Rosh Hashanah falls in the seventh month of the Hebrew calendar, Tishrei, when God is said to have created the world, hence the celebration of the new year. While it’s a day of joy, you likely won’t find any party hats or fireworks going off at your Rosh Hashanah dinner.
Many Jewish people mark the holiday with a nice dinner, commonly featuring apples dipped in honey for dessert. Meant to symbolize the hope for a sweet new year, some families will also eat honey cake and even dip a piece of challah bread in honey.
Several prayers are often said before the dinner, including a blessing of the candles that translates to, “Blessed are you, Lord, our God, sovereign of the universe who has sanctified us with His commandments and commanded us to light the candles of the holiday.” Other blessings are said over a glass of wine and apples, as well.
A shofar, or a trumpet made from a ram’s horn, is traditionally blown in four sets of notes on Rosh Hashanah, according to History.com. A long blast called tekiah, three short blasts known as shevarim, teruah, which is nine staccato blasts, and tekiah gedolah, a very long blast.
Following the conclusion of Rosh Hashanah, the 10 days of repentance begin, culminating with Yom Kippur, the Day of Atonement, one of the most important holidays in the Jewish faith.
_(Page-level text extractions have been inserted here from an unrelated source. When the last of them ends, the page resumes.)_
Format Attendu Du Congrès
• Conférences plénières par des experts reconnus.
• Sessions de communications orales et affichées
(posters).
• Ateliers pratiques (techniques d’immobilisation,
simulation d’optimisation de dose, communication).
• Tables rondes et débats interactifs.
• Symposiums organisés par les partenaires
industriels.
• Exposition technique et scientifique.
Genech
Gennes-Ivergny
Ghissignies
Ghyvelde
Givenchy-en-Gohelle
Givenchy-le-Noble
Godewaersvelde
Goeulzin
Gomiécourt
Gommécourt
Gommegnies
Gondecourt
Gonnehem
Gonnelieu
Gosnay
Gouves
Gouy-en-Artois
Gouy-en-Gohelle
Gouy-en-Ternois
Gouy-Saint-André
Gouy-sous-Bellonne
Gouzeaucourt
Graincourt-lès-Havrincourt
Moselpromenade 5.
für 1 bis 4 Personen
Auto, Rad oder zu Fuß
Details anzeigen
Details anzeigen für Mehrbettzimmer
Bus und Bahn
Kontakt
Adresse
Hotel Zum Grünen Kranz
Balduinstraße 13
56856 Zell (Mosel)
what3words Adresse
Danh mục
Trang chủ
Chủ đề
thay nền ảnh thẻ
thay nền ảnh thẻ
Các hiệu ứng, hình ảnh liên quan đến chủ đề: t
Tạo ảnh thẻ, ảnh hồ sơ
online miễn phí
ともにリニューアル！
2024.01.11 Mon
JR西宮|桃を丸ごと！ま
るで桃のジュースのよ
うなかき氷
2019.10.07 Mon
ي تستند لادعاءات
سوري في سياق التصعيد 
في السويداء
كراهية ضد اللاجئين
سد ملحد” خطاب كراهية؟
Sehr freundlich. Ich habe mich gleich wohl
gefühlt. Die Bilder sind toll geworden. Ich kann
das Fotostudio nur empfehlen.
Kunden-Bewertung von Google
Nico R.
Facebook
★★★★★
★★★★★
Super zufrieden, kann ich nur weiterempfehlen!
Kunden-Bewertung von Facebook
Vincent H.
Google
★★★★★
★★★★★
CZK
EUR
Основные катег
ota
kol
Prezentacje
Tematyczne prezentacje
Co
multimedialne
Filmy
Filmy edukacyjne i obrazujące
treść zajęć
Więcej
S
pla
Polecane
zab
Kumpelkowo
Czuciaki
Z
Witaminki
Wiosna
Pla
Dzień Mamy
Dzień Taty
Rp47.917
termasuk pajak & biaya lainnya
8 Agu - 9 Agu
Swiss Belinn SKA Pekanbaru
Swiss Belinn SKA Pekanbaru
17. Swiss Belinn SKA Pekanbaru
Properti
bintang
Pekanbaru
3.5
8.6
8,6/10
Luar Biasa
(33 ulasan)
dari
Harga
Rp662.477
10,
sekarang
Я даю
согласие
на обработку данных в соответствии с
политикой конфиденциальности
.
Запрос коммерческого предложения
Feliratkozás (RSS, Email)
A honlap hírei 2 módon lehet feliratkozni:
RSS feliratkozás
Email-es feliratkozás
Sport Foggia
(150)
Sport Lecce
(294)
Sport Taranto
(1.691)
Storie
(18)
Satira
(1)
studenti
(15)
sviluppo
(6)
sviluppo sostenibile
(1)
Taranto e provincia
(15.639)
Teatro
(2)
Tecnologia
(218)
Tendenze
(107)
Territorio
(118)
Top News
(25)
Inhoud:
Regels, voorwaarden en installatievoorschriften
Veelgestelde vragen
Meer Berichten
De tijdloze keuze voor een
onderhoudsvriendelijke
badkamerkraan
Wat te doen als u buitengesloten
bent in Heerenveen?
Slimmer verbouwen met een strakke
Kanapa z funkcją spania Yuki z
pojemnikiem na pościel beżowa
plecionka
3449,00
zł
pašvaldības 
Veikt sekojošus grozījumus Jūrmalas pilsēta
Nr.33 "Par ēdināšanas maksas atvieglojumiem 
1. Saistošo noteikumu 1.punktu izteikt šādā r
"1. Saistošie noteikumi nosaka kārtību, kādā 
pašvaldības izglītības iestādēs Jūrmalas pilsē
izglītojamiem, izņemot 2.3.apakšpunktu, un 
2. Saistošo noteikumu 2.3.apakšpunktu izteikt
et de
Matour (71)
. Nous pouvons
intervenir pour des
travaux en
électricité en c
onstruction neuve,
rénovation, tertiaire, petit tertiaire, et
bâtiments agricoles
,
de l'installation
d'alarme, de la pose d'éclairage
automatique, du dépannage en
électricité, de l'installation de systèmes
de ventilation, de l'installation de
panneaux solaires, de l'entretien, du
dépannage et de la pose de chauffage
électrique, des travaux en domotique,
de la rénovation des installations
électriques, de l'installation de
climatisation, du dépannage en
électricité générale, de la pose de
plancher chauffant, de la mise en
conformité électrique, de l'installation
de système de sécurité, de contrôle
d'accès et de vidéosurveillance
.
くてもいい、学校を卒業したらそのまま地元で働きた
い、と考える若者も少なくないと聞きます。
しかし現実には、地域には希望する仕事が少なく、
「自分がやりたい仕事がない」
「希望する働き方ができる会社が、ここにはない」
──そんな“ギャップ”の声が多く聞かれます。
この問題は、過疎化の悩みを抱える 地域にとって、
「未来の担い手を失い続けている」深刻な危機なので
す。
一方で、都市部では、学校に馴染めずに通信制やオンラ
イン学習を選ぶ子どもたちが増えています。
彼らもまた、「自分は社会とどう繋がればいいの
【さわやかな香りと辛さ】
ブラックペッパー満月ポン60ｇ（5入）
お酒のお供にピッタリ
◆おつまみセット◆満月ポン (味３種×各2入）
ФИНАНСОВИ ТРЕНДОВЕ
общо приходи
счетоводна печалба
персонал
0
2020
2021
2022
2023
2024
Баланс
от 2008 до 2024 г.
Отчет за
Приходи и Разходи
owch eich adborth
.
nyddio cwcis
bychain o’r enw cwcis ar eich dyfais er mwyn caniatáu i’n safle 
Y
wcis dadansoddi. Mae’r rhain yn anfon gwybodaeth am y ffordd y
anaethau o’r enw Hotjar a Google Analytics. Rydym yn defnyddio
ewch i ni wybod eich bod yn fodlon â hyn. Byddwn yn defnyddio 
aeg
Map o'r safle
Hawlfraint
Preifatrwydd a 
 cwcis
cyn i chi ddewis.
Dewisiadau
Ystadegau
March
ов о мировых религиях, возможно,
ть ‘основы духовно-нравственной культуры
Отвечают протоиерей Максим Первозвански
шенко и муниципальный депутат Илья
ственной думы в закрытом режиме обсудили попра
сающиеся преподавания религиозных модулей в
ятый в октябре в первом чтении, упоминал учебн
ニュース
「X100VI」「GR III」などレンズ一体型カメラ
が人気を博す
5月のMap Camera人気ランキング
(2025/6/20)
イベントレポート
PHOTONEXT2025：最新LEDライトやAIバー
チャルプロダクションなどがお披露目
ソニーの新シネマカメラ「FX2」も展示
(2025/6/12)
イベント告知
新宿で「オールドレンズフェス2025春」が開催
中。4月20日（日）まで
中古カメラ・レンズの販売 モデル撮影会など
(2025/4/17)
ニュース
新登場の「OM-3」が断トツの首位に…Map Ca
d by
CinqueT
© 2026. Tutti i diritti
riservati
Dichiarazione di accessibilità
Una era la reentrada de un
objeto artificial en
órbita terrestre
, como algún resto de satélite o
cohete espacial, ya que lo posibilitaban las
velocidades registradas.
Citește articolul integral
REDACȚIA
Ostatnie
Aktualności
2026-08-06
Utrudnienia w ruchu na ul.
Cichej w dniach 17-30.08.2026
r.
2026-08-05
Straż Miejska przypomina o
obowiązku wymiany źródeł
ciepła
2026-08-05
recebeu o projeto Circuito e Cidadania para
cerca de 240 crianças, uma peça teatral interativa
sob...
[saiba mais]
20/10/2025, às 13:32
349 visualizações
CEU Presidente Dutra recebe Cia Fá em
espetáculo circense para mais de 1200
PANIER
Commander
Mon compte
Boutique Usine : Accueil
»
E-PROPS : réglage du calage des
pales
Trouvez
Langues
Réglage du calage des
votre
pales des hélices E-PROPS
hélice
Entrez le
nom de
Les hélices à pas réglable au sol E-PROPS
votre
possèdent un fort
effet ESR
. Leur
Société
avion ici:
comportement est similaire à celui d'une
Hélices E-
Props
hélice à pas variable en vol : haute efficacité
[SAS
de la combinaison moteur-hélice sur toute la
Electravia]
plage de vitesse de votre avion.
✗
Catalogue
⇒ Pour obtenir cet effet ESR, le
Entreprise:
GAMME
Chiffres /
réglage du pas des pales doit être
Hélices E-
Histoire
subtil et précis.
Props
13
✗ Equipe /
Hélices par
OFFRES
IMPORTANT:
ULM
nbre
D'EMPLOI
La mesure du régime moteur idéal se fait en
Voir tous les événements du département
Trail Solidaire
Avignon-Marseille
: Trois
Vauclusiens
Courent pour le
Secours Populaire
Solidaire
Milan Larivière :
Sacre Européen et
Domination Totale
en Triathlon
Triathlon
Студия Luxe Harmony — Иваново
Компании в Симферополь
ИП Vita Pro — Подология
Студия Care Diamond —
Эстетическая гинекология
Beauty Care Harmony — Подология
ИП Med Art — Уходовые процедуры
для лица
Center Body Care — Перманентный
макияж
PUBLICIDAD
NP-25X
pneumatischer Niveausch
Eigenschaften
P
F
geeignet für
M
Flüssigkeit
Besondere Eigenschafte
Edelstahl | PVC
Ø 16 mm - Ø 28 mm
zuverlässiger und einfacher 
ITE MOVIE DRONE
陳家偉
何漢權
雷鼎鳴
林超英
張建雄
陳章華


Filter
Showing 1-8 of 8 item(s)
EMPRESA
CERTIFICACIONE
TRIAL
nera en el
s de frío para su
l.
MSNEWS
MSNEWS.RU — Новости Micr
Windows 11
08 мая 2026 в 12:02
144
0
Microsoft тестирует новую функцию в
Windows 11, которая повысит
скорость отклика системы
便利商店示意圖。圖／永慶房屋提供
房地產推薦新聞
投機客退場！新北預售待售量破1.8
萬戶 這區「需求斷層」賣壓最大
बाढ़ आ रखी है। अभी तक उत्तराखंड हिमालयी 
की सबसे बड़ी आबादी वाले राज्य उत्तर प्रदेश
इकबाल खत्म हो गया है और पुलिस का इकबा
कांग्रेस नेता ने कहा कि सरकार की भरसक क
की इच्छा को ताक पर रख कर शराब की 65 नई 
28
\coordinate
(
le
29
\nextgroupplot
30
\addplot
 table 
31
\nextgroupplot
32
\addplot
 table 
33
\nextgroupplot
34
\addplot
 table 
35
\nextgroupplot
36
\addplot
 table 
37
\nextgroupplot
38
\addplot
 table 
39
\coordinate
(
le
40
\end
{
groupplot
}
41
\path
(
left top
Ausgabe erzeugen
Interestingly enough, the Torah doesn’t mention the holiday by the name of Rosh Hashanah, History.com reported, and its first mention occurs in Mishna, a Jewish code of law, in 200 A.D. The description of the holiday, however, is mentioned in both Numbers 29:1-2 and Leviticus 23:24-25, which say, according to My Jewish Learning:
“In the seventh month, on the first day of the month, you shall observe a sacred occasion: you shall not work at your occupations…. You shall observe it as a day when the horn is sounded. You shall present a burnt offering of pleasing odor to the Lord.”
“In the seventh month on the first day of the month, you shall observe complete rest, a sacred occasion commemorated with loud blasts. You shall not work at your occupations; and you shall bring an offering by fire to the Lord.”
This year, Rosh Hashanah falls on the anniversary of the terror attacks on September 11, 2001, and Yaakov Wilansky director of CTeen & Friendship Circle Programs for the Chabad of Roslyn in Roslyn Heights, New York, is going to mark the day with a special blowing of the shofar outside a fire station that lost two first responders.
“Rosh Hashanah is called the day of remembrance, it’s a day of remembrance, so we want to pay tribute and also remember the fallen, to acknowledge the volunteers and pay tribute to them,” Wilansky told Chabad. “On this day of Rosh Hashanah, we want to bless them to have a safe and sweet new year, that they should know no more sorrow.”
Israel hosted a special memorial service on Thursday to honor the lives that were lost during the attacks because of the conflict with the Rosh Hashanah holiday.
It’s not uncommon for Jewish people to invite their non-Jewish friends to celebrate, so if you find yourself at a Rosh Hashanah dinner for the first time, feel free to toss an “L’Shana Tova” out there, which means “good year.”